Stored data ::
——————————
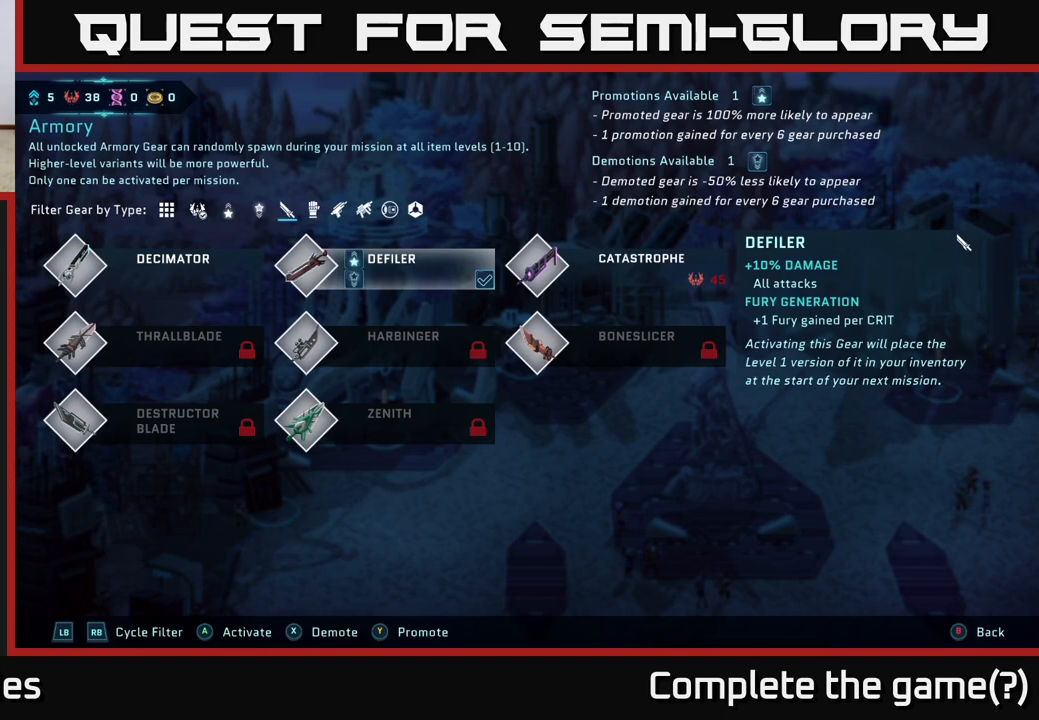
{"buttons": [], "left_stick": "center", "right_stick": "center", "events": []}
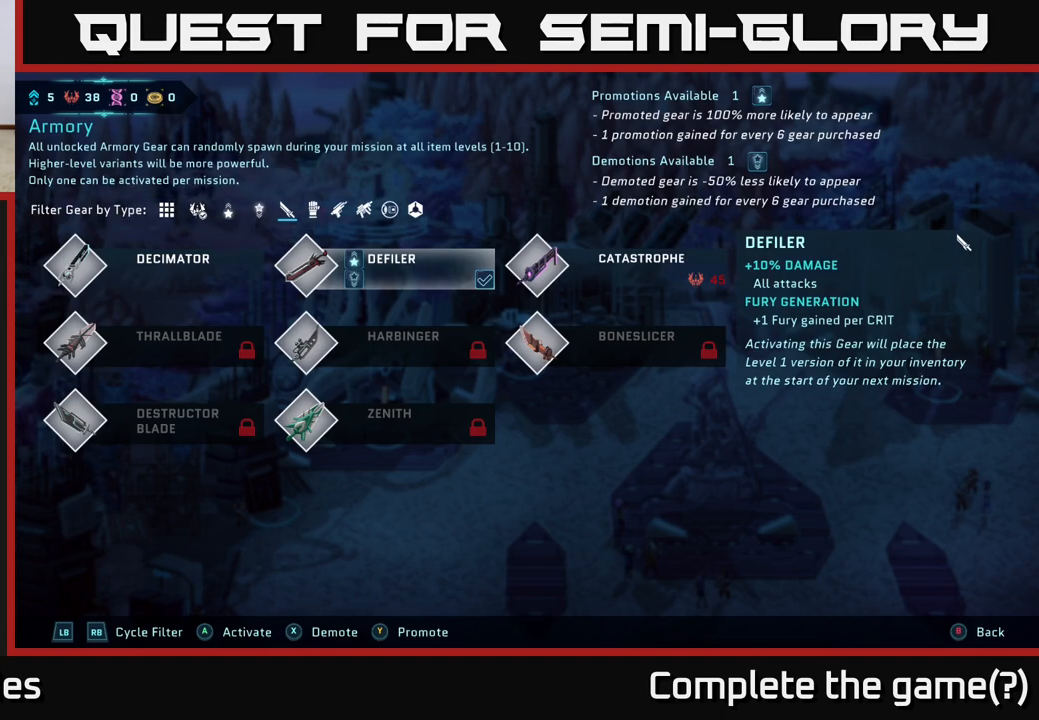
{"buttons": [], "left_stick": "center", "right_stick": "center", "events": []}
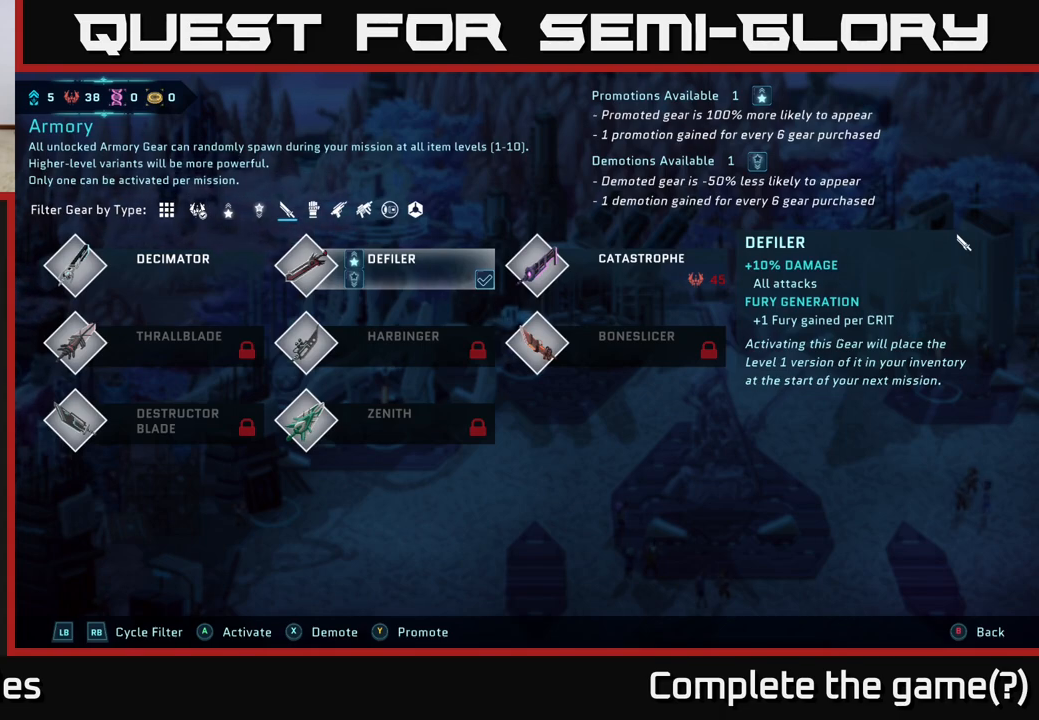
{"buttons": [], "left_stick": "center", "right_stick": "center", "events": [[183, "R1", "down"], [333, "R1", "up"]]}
——————————
Every line above should be returned word for word, with the pictures left behind.

{"buttons": [], "left_stick": "center", "right_stick": "center", "events": []}
{"buttons": [], "left_stick": "center", "right_stick": "center", "events": []}
{"buttons": [], "left_stick": "center", "right_stick": "center", "events": [[183, "R1", "down"], [333, "R1", "up"]]}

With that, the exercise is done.